START Text segment

Analysis Method: If the shooting fell into the last category above, then zero impact is noted in the analysis. Otherwise, the casualty count is reduced by the ratio of the shooter’s magazine size to standard magazine size – if the shooter used a 30 round magazine, then the casualty count is estimated at 2/3ds lower (rounded up) with a standard capacity magazine. This approach will tend to underestimate the effect of a ban in instances like 1,4, and 6 above, while providing an accurate estimate or an overestimate in instances like 2, 3, and 5 above. In aggregate, I think this approach is unbiased.

Stringent Background Checks:

Definition: Create a mandatory national database of all felons, mentally ill, and others posing threats (anti-terror lists, those who have made threats against schools or other institutions). Mandate that all firearms transactions for new and used weapons, in public and private transactions, be checked against this database, with instant results. This stands in contrast to the current background check system, which is done on paper and via telephone call, not electronically.

Method of Action:

  1. Out of 63 mass shootings over the past 30 years, only 5 have involved illegally purchased weapons. Some of the shooters had a history of mental illness or a criminal record – preventing a sale of firearms to these individuals would reduce the frequency of shootings.
  2. Many of the shooters with a history of mental illness had no criminal record – it’s unlikely that they would know how to obtain an illegal firearm.
  3. Some of the shooters purchased weapons in the days after making threats against a school or other institution – in these cases, a properly implemented stringent background check system would have prevented the weapon sales.

END Text segment

__Assigned task 1__
According to the gun policy passage, how many of the 63 mass shootings over the past 30 years involved illegally purchased weapons?
__Assigned task 2__
List the groups of people that the proposed national database in the gun policy passage would include.
__Assigned task 3__
Continue the gun policy passage from its last sentence.
The listing that follows is separate material from the gun policy passage.

START Data for analysis

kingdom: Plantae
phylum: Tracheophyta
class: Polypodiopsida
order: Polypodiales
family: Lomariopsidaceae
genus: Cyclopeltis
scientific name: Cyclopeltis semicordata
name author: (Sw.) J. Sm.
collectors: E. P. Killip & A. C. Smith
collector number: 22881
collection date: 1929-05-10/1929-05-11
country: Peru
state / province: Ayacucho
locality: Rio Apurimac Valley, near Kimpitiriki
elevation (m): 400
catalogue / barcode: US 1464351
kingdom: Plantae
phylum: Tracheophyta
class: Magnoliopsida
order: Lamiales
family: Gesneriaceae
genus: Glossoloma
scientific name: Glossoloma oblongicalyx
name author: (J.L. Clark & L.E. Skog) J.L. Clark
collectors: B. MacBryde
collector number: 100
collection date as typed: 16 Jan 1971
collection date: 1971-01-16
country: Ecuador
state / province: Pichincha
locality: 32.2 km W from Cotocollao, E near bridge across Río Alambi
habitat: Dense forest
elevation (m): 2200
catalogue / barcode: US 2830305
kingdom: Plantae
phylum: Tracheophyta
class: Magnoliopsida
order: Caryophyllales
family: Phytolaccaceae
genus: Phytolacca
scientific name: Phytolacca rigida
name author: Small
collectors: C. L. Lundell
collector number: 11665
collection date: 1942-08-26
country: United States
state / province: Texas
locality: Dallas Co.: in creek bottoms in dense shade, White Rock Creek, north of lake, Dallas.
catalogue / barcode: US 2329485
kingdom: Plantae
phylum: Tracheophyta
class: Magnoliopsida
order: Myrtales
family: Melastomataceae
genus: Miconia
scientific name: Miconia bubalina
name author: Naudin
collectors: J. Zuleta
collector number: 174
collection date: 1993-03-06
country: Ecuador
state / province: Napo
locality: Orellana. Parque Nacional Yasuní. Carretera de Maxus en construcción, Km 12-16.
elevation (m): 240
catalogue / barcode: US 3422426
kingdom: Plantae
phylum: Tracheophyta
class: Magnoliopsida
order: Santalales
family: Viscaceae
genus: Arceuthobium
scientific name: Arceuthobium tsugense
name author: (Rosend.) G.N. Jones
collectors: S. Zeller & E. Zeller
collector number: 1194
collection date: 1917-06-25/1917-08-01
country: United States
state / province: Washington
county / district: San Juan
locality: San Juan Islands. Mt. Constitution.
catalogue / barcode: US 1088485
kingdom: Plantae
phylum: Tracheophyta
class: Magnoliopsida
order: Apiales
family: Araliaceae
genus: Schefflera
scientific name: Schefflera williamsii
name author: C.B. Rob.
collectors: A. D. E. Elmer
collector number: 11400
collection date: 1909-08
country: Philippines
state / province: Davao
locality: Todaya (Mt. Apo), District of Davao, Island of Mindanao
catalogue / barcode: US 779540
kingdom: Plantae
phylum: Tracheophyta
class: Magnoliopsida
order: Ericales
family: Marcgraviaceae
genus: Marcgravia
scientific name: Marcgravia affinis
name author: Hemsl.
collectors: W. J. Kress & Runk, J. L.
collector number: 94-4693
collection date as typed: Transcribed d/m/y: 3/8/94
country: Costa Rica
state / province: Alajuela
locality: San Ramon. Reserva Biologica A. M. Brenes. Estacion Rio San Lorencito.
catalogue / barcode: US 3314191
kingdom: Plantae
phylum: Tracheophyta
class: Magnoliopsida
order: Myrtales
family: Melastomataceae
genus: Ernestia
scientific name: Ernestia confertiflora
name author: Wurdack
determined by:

END Data for analysis

__Result 1__
Only 5.

__Result 2__
- Felons
- The mentally ill
- People on anti-terror lists
- People who have made threats against schools or other institutions

__Result 3__
Analysis Method: Shootings were identified in which a shooter had a documented history of mental illness, a criminal record, or had made threats against an institution prior to buying a weapon. In these cases (17 instances total) it’s assumed that the casualty count is reduced to 0, as the shooter would have been unable to obtain a weapon. In reality a certain number of shooters would then try to acquire weapons illegally, and some might succeed. But a certain number of mentally-ill or former felons might never try to obtain a weapon if they knew they had no easy or legal means to do so, providing an offset.

Analysis of Assault Weapons Ban and Armed Civilian Presence

Two other proposals have been mentioned in the last several months – a ban on assault weapons and the placement of more armed guards or civilians in public places. On the question of assault weapons, the data from mass shootings shows that shooters preferred a range of semi-automatic weapons with high-capacity magazines. Weapon capacity makes a difference, but the type of weapon (handgun vs rifle) does not.

With regard to armed bystanders, in 9 of 63 shootings armed individuals (often police officers) were present. In several cases armed individuals became victims in the shooting, and the presence of armed individuals did not prevent the shooting from taking place. However, this analysis is by definition incomplete – this is an analysis of shootings that actually did take place, and doesn’t include data on shootings that were stopped by armed individuals. The evidence here suggests that the element of surprise may render concealed weapons somewhat ineffective, but this is not a conclusive finding.